As we celebrate Divine Mercy Sunday, let's praise God for the wideness of his mercy.
When Jesus appeared to St. Faustina Kowalska, he spoke of his never-ending mercy. But the overwhelming mercy of God wasn’t a 20th-century revelation; no, the Church has known from the beginning that God’s love is so great as to call even the vilest of sinners to holiness. Still, it’s easy to feel so ashamed of the sins of our past (or the sins we can’t seem to escape even now) that we begin to believe that God couldn’t possibly make us holy. As we celebrate Divine Mercy this week, let’s look to the saints whose sins remind us that we, too, can be transformed by grace into saints whose lives give glory to God.

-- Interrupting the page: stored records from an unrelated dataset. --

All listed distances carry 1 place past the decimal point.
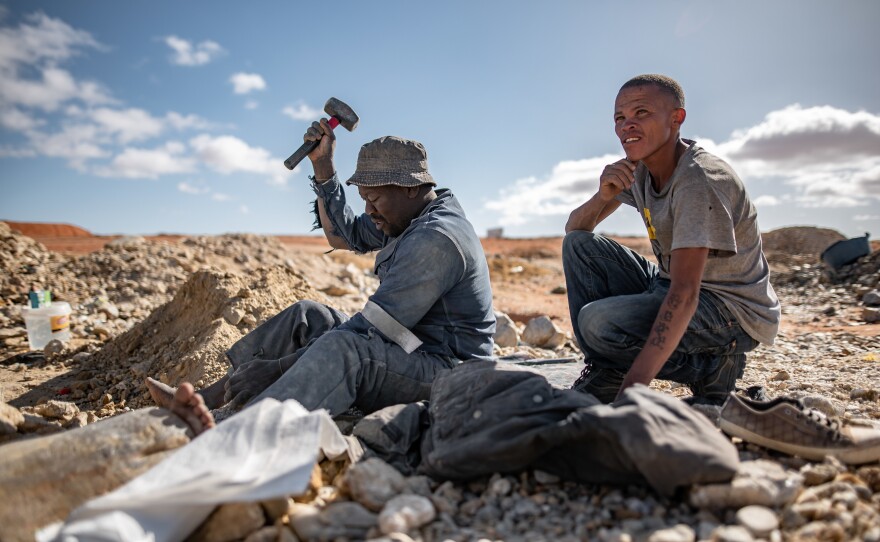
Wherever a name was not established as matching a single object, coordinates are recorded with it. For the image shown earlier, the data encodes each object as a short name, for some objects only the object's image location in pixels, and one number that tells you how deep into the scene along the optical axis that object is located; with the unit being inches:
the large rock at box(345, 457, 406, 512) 72.0
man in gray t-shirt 90.3
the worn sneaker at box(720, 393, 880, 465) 78.4
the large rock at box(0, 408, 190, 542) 63.9
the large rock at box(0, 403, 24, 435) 86.7
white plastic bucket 229.5
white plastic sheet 60.9
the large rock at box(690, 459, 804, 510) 66.5
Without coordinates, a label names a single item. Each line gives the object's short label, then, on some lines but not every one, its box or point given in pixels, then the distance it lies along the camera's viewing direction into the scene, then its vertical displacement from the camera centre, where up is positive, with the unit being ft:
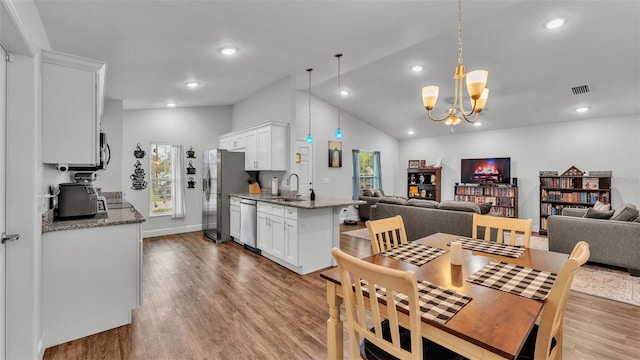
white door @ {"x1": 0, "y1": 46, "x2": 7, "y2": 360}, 5.57 +0.01
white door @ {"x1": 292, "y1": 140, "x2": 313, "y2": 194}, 21.99 +1.07
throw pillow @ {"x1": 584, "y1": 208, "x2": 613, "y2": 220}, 13.12 -1.52
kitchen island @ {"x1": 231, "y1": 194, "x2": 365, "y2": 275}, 12.20 -2.26
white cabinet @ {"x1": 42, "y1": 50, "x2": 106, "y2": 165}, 6.88 +1.69
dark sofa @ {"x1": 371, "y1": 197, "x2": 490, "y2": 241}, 15.49 -1.99
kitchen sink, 13.93 -0.95
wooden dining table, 3.39 -1.75
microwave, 9.28 +0.89
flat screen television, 23.63 +0.78
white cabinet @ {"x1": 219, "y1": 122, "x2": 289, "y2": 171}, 16.10 +1.89
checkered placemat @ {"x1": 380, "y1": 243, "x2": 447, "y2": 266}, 6.10 -1.61
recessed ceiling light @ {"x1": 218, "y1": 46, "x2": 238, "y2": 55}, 10.78 +4.83
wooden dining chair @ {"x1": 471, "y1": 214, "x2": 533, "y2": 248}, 7.32 -1.18
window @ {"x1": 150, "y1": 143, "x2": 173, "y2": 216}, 19.51 +0.04
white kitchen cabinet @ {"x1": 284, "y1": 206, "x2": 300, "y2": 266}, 12.18 -2.40
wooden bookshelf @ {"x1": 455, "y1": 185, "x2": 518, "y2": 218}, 22.98 -1.31
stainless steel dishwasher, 15.25 -2.35
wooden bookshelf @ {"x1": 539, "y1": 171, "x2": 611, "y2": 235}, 19.26 -0.77
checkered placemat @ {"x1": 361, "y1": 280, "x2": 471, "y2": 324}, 3.83 -1.72
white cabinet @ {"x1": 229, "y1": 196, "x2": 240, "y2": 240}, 16.90 -2.19
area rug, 10.15 -3.94
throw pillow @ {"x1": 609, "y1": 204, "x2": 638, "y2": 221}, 12.41 -1.42
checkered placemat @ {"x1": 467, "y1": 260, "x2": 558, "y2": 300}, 4.51 -1.67
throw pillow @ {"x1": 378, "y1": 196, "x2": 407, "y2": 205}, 18.55 -1.32
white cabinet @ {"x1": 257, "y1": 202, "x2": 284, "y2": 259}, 13.14 -2.30
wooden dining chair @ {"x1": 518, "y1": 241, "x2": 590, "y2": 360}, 3.79 -1.67
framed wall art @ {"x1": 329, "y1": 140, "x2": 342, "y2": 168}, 24.29 +2.17
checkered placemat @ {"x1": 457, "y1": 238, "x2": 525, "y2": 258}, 6.53 -1.60
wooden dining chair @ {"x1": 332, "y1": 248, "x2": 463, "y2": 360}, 3.59 -1.85
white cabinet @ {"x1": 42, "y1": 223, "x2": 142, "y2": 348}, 7.14 -2.58
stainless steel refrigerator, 17.69 -0.32
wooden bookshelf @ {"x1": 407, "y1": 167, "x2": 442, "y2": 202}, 27.37 -0.30
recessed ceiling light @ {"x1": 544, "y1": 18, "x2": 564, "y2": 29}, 11.32 +6.13
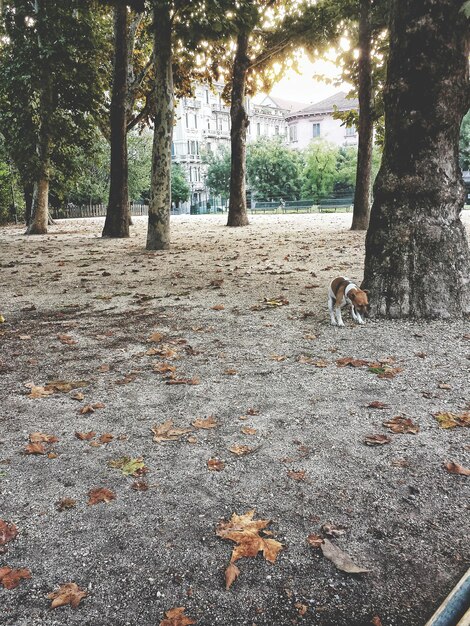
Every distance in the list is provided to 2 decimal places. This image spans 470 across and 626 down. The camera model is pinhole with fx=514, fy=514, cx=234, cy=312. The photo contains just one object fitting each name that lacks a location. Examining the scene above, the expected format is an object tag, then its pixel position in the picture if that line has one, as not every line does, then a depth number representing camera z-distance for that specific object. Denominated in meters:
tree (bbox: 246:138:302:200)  58.47
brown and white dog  5.68
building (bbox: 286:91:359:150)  71.81
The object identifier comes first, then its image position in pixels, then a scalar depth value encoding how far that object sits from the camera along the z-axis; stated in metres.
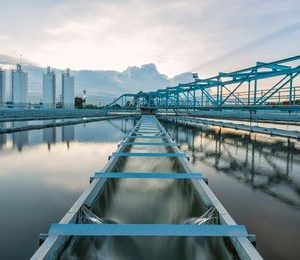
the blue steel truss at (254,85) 11.20
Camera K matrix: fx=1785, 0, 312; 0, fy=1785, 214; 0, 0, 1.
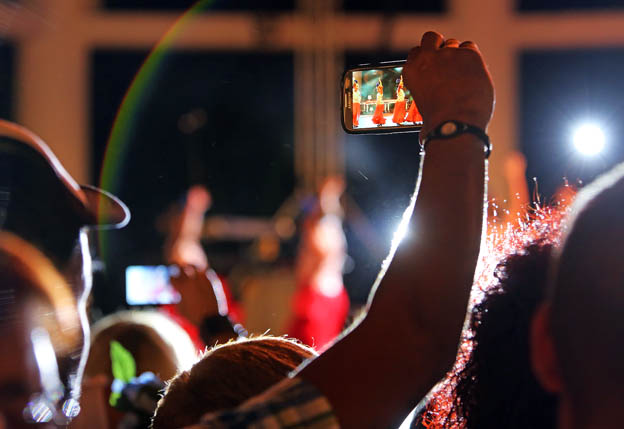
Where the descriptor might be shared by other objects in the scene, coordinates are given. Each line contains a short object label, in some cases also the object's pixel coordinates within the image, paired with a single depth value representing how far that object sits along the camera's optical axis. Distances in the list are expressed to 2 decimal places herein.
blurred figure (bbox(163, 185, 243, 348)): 2.13
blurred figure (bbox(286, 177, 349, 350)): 4.08
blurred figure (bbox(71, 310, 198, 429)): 1.89
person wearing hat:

St. Longinus (1st century) gives hope to even the worst of sinners. If the man who killed God with his own two hands can be a saint, anyone can. Longinus is the name ascribed to the Roman centurion who stabbed Jesus’ body with his spear to ascertain that the Lord was truly dead. Having seen the manner in which Jesus had died, he cried out, “Truly this man was the Son of God!” Later tradition asserts that Longinus was converted in that moment. After being baptized, he became a great evangelist, preaching the good news of the one he had helped to kill.
St. Mary of Egypt (344-421) is often called a prostitute, but she didn’t accept money for her services. No, Mary was a nymphomaniac, a woman so consumed by desire for carnal pleasure that she sometimes even compelled men against their will. It’s hard to imagine the redemption of a nymphomaniac and a rapist, but God didn’t define Mary by her sin. Having made a pilgrimage to the Holy Land (for the challenge of seducing all the pilgrims on the way), Mary was suddenly convicted of the wickedness of her sin. She repented and fled to the desert, where she continued to struggle against sin and shame and temptation. For 17 years she had lived according to the flesh and for 17 years she fought not to be consumed again by her passions. Finally, she was set free and lived the rest of her life without temptation, a hermit in the desert who became one of the greatest saints of the Eastern Church.
St. Olga of Kiev (d. 969) was a mass murderer. Queen of the Kievan Rus’, she defended her crown by murdering her enemies en masse, once besieging a city and burning it to the ground when its people surrendered. Olga was baptized when on a political visit to Constantinople, perhaps as an attempt to gain power among the other Christian rulers in the area. Whatever her intentions, her baptism utterly transformed her. She spent the rest of her life failing to make up for the damage she had done, particularly in the temperament of the son she had raised to be ruthless. She invited missionaries to her country, but they were largely unsuccessful. After Olga’s death, though, her intercession wrought the miraculous healing of her grandson, St. Vladimir the Great, who brought the Russian people to Christ. For her role, she’s known as Equal to the Apostles in the Byzantine Church.
St. Bruno Sserunkuuma (~1856-1886) was an arrogant, violent, and stubborn bigamist, prone to drunkenness and lechery. Though he longed for holiness and chose to be baptized as an adult, Sserunkuuma found that the Sacrament hadn’t magically removed his inclinations to sin. He still used extortion when his work as a royal guard required him to collect taxes. And when the king gave him two young women as a sort of prize, Sserunkuuma’s attempts at chastity went out the window. He took them both as his wives (though neither was a valid marriage) and soon one of the women was pregnant. Mercifully, Sserunkuuma’s friends St. Charles Lwanga and St. Andrew Kaggwa were disturbed at his behavior and confronted him, issuing fraternal correction so convicting that Sserunkuuma separated from both women. He left them in his home and made something of a monastic cell for himself in the palace, where he lived after making a good confession. Though he wasn’t known to be a Christian, when the persecution of Christians began, he confessed that he was a Christian and was burned to death.
Blessed Bartolo Longo (1841-1926) was a high priest of Satan before his conversion. Though raised praying the Rosary, Bartolo was eager to live the college experience fully, which at the time meant anti-clericalism, atheism, and ultimately the occult. Before long he was “ordained” a priest of Satan. Through the intercession of his deceased father, Bartolo finally returned to God and renounced Satanism, though it took some time for him to accept that God had truly forgiven him. For more than 50 years after that, Bartolo preached the Rosary, founded schools for the poor, and established orphanages for the children of criminals.